> Goal
Please recast every line of the rows below as a Markdown table with the columns "No" and "Line", numbering each line and skipping any blank ones.

> Working data
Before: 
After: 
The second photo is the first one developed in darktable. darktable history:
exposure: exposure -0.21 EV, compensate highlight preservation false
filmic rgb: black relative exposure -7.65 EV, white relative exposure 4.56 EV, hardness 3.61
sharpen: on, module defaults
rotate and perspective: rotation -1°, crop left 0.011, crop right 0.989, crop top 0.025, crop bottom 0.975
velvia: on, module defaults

> Solution to this exercise
| No | Line |
|---|---|
| 1 | Before:  |
| 2 | After:  |
| 3 | The second photo is the first one developed in darktable. darktable history: |
| 4 | exposure: exposure -0.21 EV, compensate highlight preservation false |
| 5 | filmic rgb: black relative exposure -7.65 EV, white relative exposure 4.56 EV, hardness 3.61 |
| 6 | sharpen: on, module defaults |
| 7 | rotate and perspective: rotation -1°, crop left 0.011, crop right 0.989, crop top 0.025, crop bottom 0.975 |
| 8 | velvia: on, module defaults |